IN TRUTH: Just one bite from these cursed packets of food, starts a domino effect of ever increasing hunger, no matter what food is consumed thereafter. Even worse, no nutritional or caloric value is absorbed either. So, no matter how much one eats, one just gets thinner and thinner. Death will eventually ensue: How quickly, or slowly, is up to the GM.
Once a person eats one bite of the rations, they can only be cured by drinking holy water, or via DISPEL CURSE, or CURE DISEASE spells.
HISTORY: A down and out shaman had to beg for food when he was younger. The abuse he suffered at the hands of the wealthy left him permanently embittered towards the rich and powerful. When this shaman grew in stature and power he never forgot this experience: He created and then sold untold packets of these expensive “power rations” to any unsuspecting travelers and adventurers that treated him badly. To this day, the unused and deadly rations continue to turn up in the strangest of places.

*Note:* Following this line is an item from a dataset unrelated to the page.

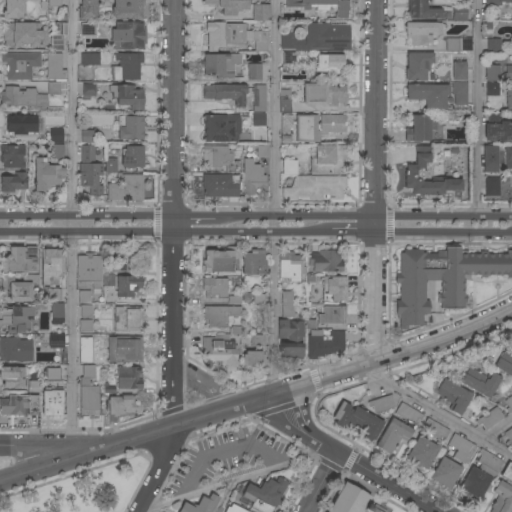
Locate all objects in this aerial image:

Variation: This shaman also created “Rations of Silence”. Eaters of this special delicacy will find themselves mute, until they quaff holy water, or someone casts DISPEL CURSE, or CURE DISEASE spells on them. If a party discovers both types of rations (Ravenousness and Silence), they could be seriously devastated! (Ever try to cast a CURE DISEASE spell, when you, the spell caster or priest, have gone MUTE? Not easy if a spell or prayer has a verbal component!)
Cask of Conversion
APPEARANCE: Very plain and small wooden cask, like the kind you might see on a Saint Bernard dog.
DETECT MAGIC SPELL REVEALS: Magical cask of storage that can hold much more water than it has any right to. You could say, it is a “cask of holding”. Also, the water you pour into it also will be converted to have special recuperative powers.

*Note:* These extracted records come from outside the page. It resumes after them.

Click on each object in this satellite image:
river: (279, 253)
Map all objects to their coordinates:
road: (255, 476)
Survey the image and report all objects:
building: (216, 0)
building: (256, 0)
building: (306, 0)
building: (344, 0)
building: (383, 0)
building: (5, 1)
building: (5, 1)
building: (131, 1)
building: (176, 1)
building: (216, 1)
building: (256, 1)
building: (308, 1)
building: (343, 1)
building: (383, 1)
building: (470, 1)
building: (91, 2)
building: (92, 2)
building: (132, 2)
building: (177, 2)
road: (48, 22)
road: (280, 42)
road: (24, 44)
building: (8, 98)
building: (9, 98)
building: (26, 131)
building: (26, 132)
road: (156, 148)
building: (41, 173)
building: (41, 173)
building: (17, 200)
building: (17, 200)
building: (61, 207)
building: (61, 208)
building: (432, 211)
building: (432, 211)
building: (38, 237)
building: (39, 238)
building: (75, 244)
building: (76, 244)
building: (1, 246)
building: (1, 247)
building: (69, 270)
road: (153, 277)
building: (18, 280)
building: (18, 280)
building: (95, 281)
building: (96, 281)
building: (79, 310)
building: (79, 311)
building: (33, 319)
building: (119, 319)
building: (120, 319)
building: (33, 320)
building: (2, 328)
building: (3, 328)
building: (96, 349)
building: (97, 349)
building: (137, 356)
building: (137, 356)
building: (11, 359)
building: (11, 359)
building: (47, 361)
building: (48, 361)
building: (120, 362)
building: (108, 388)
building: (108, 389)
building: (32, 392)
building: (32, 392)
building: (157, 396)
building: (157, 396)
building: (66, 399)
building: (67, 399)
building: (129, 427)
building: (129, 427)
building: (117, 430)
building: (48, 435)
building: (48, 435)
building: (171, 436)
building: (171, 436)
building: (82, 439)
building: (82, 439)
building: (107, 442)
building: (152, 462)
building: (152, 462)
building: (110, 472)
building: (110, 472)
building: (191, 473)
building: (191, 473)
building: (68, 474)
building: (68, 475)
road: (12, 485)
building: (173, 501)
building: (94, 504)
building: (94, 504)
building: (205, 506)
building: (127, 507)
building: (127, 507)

IN TRUTH: This extra-dimensional cask has the insidious effect of converting water into a highly alcoholic beverage that tastes and feels exactly like water. No effects are felt as it goes down the gullet, or into the stomach. But then, you start to feel good, REALLY good, and then, within minutes, everyone drinking from it becomes BLINDINGLY DRUNK! Everyone SAVE versus STUPIDITY!
Note to GM: You determine the severity of effects, length of duration and saving throws required, depending on how vicious you are feeling that day, or depending on how silly your players are behaving. And the hangover the next day: Oy vey!
This nifty item although cursed, unlike the other items in this list, is easily avoidable. JUST DON’T DRINK FROM IT! Unless the party WANTS to party of course.
HISTORY: This item comes to us courtesy of Marvin the Marvelous. Being an excellent drunkard as well as dedicated druid, Marvin tired of having to haul his collection of spirits, as his party traveled the land battling spirits, monsters, and other nastiness. Marvin’s spirit has since moved onto another plane of existence, but his spirits can still be found in our mortal plane.